Hate to do this since it’s off topic and I hate going off topic, but it keeps coming up: OP’s situation isn’t a catch-22.
A catch-22 is a recursive dilemma. Basically, you have two choices, but each choice requires the other choice to work. Example (and note that it’s just that): “I need a better-paying job so I can afford college, but all the jobs that pay what I need require college degrees.” This is a catch-22.
What OP has is two choices with no good outcome–a Cornelian dilemma. However, the dilemma here boils down to OP choosing between following the doctor’s orders and risking losing their job, or following the boss’s orders and risking spreading a potentially deadly illness. This isn’t a catch-22, because it isn’t recursive–choice A can be done without requiring choice B to be done first, and vice-versa.
Now since I hate topic derailment, I’m going to sum up the situation as I see it.
OP has a sickness that involves a fever as well as horrible coughs. At the same time, OP’s parents have tested possible for another, far more serious disease that also has these same symptoms–not a good sign for OP’s health. OP and their parents are ordered by a doctor to quarantine. OP calls work and explains this, and is told to come into work sick unless they test positive.
Quick note: we can reasonably assume from this info that OP is living with their parents. We can assume nothing else about their home situation from this however–OP has not elaborated further. Since nothing in the story suggests either extreme poverty or decent wealth/savings, financial hardship due to parents’ time off work, the existence or absence of mortgages or rent, or any other factors affecting the financial consequences of losing a likely well below minimum wage job, we can’t really factor these into OP’s actions or motivations.
What we do know is this: in OP’s own words, they went to work sick out of “malicious compliance.” That’s the exact term they used. OP also states that a very large portion of the restaurant’s employees came down with the more serious illness within the reasonable timeframe for OP to have been the source. And the restaurant had to close as a result.

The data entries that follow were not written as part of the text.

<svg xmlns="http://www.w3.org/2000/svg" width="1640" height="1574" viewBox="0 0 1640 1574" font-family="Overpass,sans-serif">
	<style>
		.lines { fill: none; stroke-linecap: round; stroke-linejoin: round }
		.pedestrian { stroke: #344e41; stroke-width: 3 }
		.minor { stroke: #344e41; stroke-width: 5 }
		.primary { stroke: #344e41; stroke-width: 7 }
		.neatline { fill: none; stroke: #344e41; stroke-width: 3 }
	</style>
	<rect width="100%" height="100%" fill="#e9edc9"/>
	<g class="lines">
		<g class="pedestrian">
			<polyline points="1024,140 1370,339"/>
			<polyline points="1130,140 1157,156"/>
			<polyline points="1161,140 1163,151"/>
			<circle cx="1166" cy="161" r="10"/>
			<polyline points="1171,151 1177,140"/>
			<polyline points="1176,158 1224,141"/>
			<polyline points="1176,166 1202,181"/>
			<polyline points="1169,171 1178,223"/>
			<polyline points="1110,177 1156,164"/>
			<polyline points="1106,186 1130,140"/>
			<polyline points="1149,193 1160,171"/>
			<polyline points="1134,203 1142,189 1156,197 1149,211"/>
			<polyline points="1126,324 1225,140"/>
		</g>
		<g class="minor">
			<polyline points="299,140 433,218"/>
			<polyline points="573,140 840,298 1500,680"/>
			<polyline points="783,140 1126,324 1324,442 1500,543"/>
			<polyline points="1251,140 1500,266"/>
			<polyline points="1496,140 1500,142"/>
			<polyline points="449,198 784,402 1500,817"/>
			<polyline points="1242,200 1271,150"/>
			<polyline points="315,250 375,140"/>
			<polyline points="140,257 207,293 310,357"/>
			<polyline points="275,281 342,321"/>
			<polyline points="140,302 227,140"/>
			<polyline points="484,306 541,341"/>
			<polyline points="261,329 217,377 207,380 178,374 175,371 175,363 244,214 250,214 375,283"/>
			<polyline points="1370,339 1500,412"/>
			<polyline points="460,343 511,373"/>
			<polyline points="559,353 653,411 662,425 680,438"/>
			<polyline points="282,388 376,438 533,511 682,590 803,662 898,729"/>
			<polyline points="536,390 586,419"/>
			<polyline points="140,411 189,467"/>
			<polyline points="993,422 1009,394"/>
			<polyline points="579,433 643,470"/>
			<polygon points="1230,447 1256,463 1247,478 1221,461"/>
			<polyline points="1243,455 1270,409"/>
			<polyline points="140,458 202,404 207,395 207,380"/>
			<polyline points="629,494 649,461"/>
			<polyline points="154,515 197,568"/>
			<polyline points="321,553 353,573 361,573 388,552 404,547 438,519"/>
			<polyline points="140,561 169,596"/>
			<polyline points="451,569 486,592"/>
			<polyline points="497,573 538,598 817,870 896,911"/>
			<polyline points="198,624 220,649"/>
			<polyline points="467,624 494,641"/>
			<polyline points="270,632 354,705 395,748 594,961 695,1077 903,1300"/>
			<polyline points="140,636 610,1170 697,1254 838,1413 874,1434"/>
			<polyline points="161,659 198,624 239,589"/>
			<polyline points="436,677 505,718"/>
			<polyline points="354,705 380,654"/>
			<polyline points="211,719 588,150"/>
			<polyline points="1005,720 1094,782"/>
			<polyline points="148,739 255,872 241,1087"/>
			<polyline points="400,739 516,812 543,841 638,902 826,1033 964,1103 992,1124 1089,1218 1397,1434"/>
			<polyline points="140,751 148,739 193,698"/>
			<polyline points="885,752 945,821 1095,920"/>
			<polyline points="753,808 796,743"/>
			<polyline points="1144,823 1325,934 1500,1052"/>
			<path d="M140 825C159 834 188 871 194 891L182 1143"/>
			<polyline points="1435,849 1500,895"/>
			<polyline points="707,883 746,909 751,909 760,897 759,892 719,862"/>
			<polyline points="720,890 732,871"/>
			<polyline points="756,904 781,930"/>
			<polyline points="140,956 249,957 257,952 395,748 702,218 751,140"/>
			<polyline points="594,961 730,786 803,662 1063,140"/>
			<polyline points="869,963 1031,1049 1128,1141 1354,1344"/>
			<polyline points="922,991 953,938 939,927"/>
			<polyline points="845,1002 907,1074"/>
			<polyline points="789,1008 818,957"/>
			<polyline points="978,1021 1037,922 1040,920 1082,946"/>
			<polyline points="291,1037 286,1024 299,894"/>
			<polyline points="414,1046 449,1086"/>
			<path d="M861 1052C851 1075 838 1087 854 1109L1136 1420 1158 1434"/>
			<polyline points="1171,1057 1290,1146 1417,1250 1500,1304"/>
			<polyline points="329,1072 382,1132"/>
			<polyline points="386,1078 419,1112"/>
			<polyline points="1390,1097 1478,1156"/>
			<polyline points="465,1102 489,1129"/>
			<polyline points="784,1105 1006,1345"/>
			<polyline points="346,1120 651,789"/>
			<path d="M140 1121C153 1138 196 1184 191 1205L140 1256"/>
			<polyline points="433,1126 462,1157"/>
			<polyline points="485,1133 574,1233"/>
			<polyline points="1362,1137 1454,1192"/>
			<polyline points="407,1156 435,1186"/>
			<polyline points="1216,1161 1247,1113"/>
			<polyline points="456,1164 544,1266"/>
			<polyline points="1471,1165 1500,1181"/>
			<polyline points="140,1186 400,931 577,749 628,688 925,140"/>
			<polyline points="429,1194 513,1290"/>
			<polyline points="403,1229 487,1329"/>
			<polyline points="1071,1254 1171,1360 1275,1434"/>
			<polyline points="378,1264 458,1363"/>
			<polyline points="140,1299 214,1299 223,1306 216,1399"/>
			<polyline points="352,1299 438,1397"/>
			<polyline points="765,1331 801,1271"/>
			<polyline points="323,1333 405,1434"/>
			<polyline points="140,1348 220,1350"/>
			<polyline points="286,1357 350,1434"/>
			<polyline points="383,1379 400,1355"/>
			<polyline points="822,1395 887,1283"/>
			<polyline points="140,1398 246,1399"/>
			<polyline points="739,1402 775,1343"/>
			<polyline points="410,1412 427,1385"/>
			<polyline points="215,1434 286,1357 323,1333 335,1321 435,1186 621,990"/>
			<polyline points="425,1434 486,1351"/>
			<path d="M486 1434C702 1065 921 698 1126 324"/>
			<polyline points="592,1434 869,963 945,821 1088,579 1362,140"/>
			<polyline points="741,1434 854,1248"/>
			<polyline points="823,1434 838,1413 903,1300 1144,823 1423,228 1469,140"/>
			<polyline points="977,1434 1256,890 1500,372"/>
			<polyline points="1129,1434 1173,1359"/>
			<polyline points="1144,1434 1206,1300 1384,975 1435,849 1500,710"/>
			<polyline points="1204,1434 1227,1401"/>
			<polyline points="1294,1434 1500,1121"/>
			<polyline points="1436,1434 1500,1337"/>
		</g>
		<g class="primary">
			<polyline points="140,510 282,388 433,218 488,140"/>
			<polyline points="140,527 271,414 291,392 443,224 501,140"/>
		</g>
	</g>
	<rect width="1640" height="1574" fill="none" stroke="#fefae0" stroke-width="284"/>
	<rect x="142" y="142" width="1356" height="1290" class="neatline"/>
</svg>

It’s reasonable to assume OP may not have been paid while the restaurant was down either. It’s also reasonable to assume from the story’s details that OP handled food while sick, likely violating their state’s health code.
OP made the ethically wrong choice. They not only likely ended up without income for some time, they deprived others of their own income and health. And they probably broke the law in the process. Had OP not come in, they likely would have been out of a job and out of income for some time–making them no worse off than they were with the choice they made–but others likely would have kept their health and own incomes.
What OP did made no real difference to their situation, but it did put others in the same situation, something that would not have happened if they had stayed home.
A quick edit: I should point out that it would have been reasonable for OP to suspect that them coming in might cause the restaurant to close. Not just from infecting others either–health inspectors do not always schedule inspections, and if they had walked in while OP was hacking their lungs out and handling food, the restaurant may have been forced to close to decontaminate. Futhermore, this very well could have led to OP losing their food handling license, if their state requires it–which would mean they would very likely also lose their job. This is close to being a Morton’s Fork dilemma, where both choices have the same outcome–it’s only close, however, because one choice’s outcome has far more wide-reaching consequences. Ethically speaking, if faced with such a choice, you should always choose the one that would cause the least potential negative consequences–OP didn’t do this; they picked the choice with the most potential negative consequences.